I don’t prepare for meetings the old way anymore
When I prep for an operational review, I have an AI agent pull data across the multi-state region, analyze trends, flag anomalies, and draft the narrative. I still make every call. But I’m making those calls with better information, faster.
When I walk into a legislative briefing at a state capitol, I’ve already had an AI agent research every legislator I’ll meet — their voting history, committee assignments, public statements, and where they stand on the issues that affect my sites. What used to take a policy team days to compile, I have in an hour.
I model scenarios in minutes, not days
Workforce planning at gigawatt scale is genuinely hard. How many engineers do you need for a site that will grow from 500 MW to 2 GW over five years? What’s the crossover point where insourcing beats contingent labor? What happens to your staffing model if diagnostic accuracy improves by 10%?
I used to wait for analysts to run these models. Now I describe the scenario to an AI agent, feed it the constraints, and iterate in real time. The quality of the output depends entirely on the quality of my thinking — the AI just removes the friction between having an idea and testing it.
I use AI to improve how my teams use AI
I sponsor AI initiatives across our operations organization — automated repair systems, troubleshooting agents that work alongside technicians, LLM-powered quality scoring of repair tickets. But I don’t just govern these programs from a distance. Because I use AI tools daily, I have real intuition for what works, what doesn’t, and where the failure modes are.

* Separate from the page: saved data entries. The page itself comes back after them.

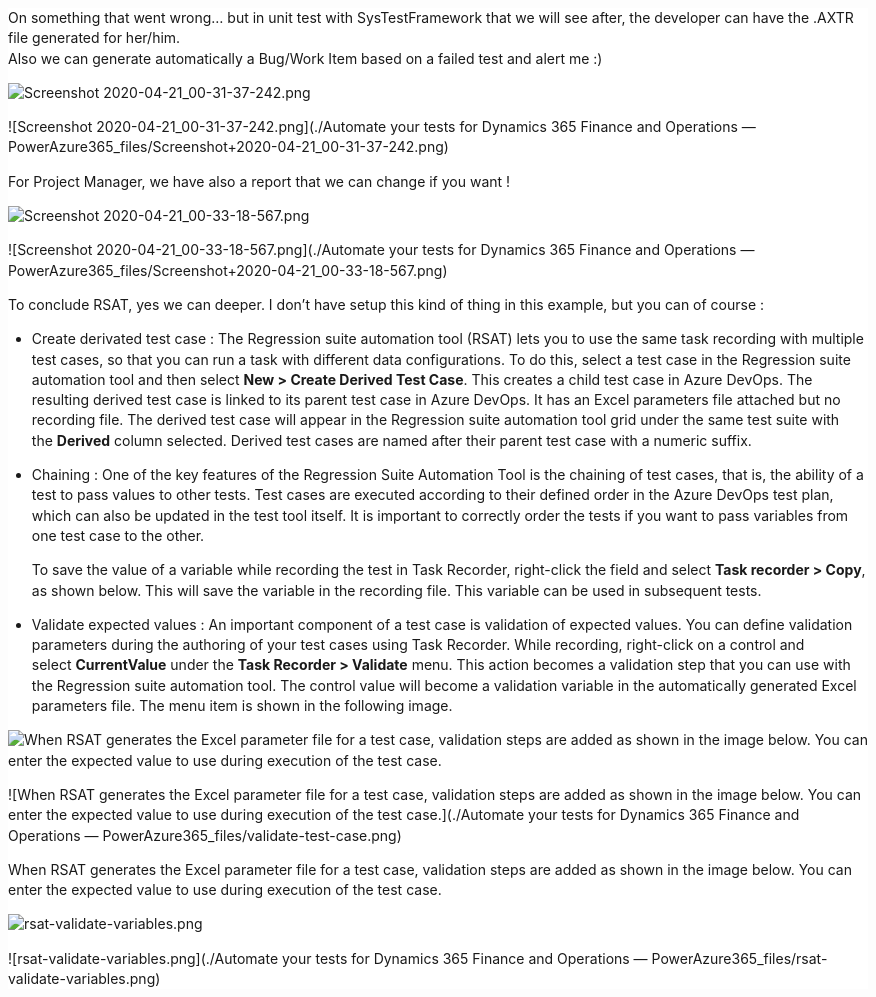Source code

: On something that went wrong… but in unit test with SysTestFramework that we will see after, the developer can have the .AXTR file generated for her/him.  
Also we can generate automatically a Bug/Work Item based on a failed test and alert me :)

![Screenshot 2020-04-21_00-31-37-242.png](https://images.squarespace-cdn.com/content/v1/5dee13c4b2178b0eae4710df/1587422283018-SBWKPEWR5NLUY5BKZWUW/ke17ZwdGBToddI8pDm48kEF1__AY92MCJeQymbAUHhJ7gQa3H78H3Y0txjaiv_0fDoOvxcdMmMKkDsyUqMSsMWxHk725yiiHCCLfrh8O1z4YTzHvnKhyp6Da-NYroOW3ZGjoBKy3azqku80C789l0jPA-99fl4QCEe6PK9TQA1XbWhsbBDYRXp-kDVybjnv6MXXYDU8sdpXxqISVQy3_Cg/Screenshot+2020-04-21_00-31-37-242.png)

![Screenshot 2020-04-21_00-31-37-242.png](./Automate your tests for Dynamics 365 Finance and Operations — PowerAzure365_files/Screenshot+2020-04-21_00-31-37-242.png)

For Project Manager, we have also a report that we can change if you want !

![Screenshot 2020-04-21_00-33-18-567.png](https://images.squarespace-cdn.com/content/v1/5dee13c4b2178b0eae4710df/1587422416505-F243EX24ZVHFANU5FBNO/ke17ZwdGBToddI8pDm48kMHpjW2eaAUwoWU-AGjAYKh7gQa3H78H3Y0txjaiv_0fDoOvxcdMmMKkDsyUqMSsMWxHk725yiiHCCLfrh8O1z4YTzHvnKhyp6Da-NYroOW3ZGjoBKy3azqku80C789l0sLG3COZnet_e0tFwRthez7oFq5PMBbUYQIypw0sbdQllYiesJ7e-zzBF5z7joF09A/Screenshot+2020-04-21_00-33-18-567.png)

![Screenshot 2020-04-21_00-33-18-567.png](./Automate your tests for Dynamics 365 Finance and Operations — PowerAzure365_files/Screenshot+2020-04-21_00-33-18-567.png)

  
To conclude RSAT, yes we can deeper. I don’t have setup this kind of thing in this example, but you can of course :

*   Create derivated test case : The Regression suite automation tool (RSAT) lets you to use the same task recording with multiple test cases, so that you can run a task with different data configurations. To do this, select a test case in the Regression suite automation tool and then select **New > Create Derived Test Case**. This creates a child test case in Azure DevOps. The resulting derived test case is linked to its parent test case in Azure DevOps. It has an Excel parameters file attached but no recording file. The derived test case will appear in the Regression suite automation tool grid under the same test suite with the **Derived** column selected. Derived test cases are named after their parent test case with a numeric suffix.
    
*   Chaining : One of the key features of the Regression Suite Automation Tool is the chaining of test cases, that is, the ability of a test to pass values to other tests. Test cases are executed according to their defined order in the Azure DevOps test plan, which can also be updated in the test tool itself. It is important to correctly order the tests if you want to pass variables from one test case to the other.
    
    To save the value of a variable while recording the test in Task Recorder, right-click the field and select **Task recorder > Copy**, as shown below. This will save the variable in the recording file. This variable can be used in subsequent tests.
    
*   Validate expected values : An important component of a test case is validation of expected values. You can define validation parameters during the authoring of your test cases using Task Recorder. While recording, right-click on a control and select **CurrentValue** under the **Task Recorder > Validate** menu. This action becomes a validation step that you can use with the Regression suite automation tool. The control value will become a validation variable in the automatically generated Excel parameters file. The menu item is shown in the following image.
    

![When RSAT generates the Excel parameter file for a test case, validation steps are added as shown in the image below. You can enter the expected value to use during execution of the test case.](https://images.squarespace-cdn.com/content/v1/5dee13c4b2178b0eae4710df/1587422647772-YNSLU1Y289ZQ90RH6IHP/ke17ZwdGBToddI8pDm48kKJ0b6qf28Ar7saf6glsNddZw-zPPgdn4jUwVcJE1ZvWQUxwkmyExglNqGp0IvTJZUJFbgE-7XRK3dMEBRBhUpwQVHs1bt435D36HnxtOpzJmlitV8IfkpXgQTe4sgyk3FssXVwl5tlbct2h4goZrjI/validate-test-case.png)

![When RSAT generates the Excel parameter file for a test case, validation steps are added as shown in the image below. You can enter the expected value to use during execution of the test case.](./Automate your tests for Dynamics 365 Finance and Operations — PowerAzure365_files/validate-test-case.png)

When RSAT generates the Excel parameter file for a test case, validation steps are added as shown in the image below. You can enter the expected value to use during execution of the test case.

![rsat-validate-variables.png](https://images.squarespace-cdn.com/content/v1/5dee13c4b2178b0eae4710df/1587422691431-TG82USFR6QG5G08NK9XW/ke17ZwdGBToddI8pDm48kOdlrrKiscqQdW1VaxnwY4RZw-zPPgdn4jUwVcJE1ZvWEtT5uBSRWt4vQZAgTJucoTqqXjS3CfNDSuuf31e0tVFYkVxfQemEU_p1ZD1YKKQ49Bimi2EHDYkMvY4ZZEoCsaEcAfnVBrEqrgp1UxUHGkY/rsat-validate-variables.png)

![rsat-validate-variables.png](./Automate your tests for Dynamics 365 Finance and Operations — PowerAzure365_files/rsat-validate-variables.png)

When someone proposes an agentic AI system for automated server repair, I can pressure-test it because I understand how these tools actually behave — the hallucinations, the edge cases, the places where human judgment is still irreplaceable.
What I’ve learned
Most leaders are delegating AI to their teams instead of using it themselves. That’s backwards. The person with the most context should be the one interacting with the AI.
AI doesn’t replace judgment — it compresses the time between question and answer. The hard part was never the analysis. It was getting the right information assembled fast enough to make timely decisions.
Fluency compounds. Every week I use these tools, I get better at knowing what to ask, how to structure problems, and where to trust vs. verify. Leaders who wait to adopt are falling behind in ways they can’t see yet.
The next generation of operations leaders will be AI-native. Not AI-curious. Not AI-aware. Native.
The gap between leaders who adopt AI tools and leaders who delegate them is going to be the defining career differentiator of the next five years.